2. Program Kaderisasi dan Edukasi Kreatif.
Sekolah Kepemimpinan Milenial Perti (SKMP): Fokus pada kepemimpinan nilai, dakwah digital, literasi turats, dan jejaring sosial.
Duta Perti Milenial: Duta pelajar/mahasiswa sebagai ikon di kampus dan sekolah.
Podcast & Webinar Rutin: Kajian ringan turats, adat, dan keislaman dengan bahasa kekinian.
3. Digitalisasi dan Dakwah Siber.
Aplikasi “PertiVerse”: Platform belajar kitab kuning, sejarah PERTI, dan komunitas online.
Konten Harian di Sosial Media: Quotes ulama Perti, sejarah perjuangan, dan hikmah harian.
4. Kolaborasi dan Komunitas.
Bangun komunitas kreatif berbasis masjid atau kampus, misalnya:
Ngaji Kitab Milenial
Kopi dan Kitab
Madrasah Digital Tarbiyah.
5. Koneksi dengan Warisan Intelektual PERTI. Alihkan karya ulama Perti ke bentuk e-book, komik, animasi, dan reels.
Perkuat narasi adat basandi syarak – syarak basandi kitabullah dalam konteks kekinian (misalnya: ekonomi halal, lingkungan, kesetaraan gender dalam Islam).
KONKLUSI
Membaca ulang sejarah dan kiprah Persatuan Tarbiyah Islamiyah (Perti) selama 97 tahun terakhir menunjukkan bahwa Perti adalah warisan keulamaan dan keilmuan yang kaya makna. Namun, tantangan terbesarnya hari ini adalah keterputusan generasi—yakni jarak antara memori historis Perti dengan kesadaran dan partisipasi generasi milenial.
Maka, Perti Milenial bukan sekadar harapan, melainkan keniscayaan: bahwa Perti harus membentuk wajah baru yang bersahabat dengan dunia digital, narasi yang segar, dan strategi dakwah yang relevan. Melalui rebranding, kaderisasi kreatif, dakwah digital, penguatan komunitas, dan pengemasan ulang warisan ulama dalam format yang digemari anak muda, Perti bisa kembali hadir sebagai rujukan keagamaan, intelektual, dan sosial di kalangan generasi milenial dan Gen Z.

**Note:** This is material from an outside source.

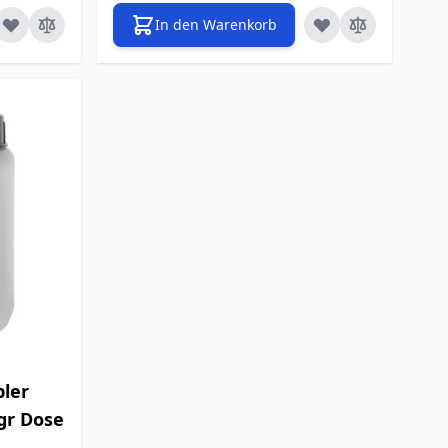
In den Warenkorb
bler
 gr Dose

Menjadi organisasi tua bukan halangan untuk menjadi organisasi yang berdaya saing. Sebaliknya, akar sejarah yang kokoh justru menjadi fondasi kuat untuk melangkah maju. Kini saatnya Perti tampil dengan wajah baru yang tetap berakar pada nilai, namun bersinar di pentas masa depan.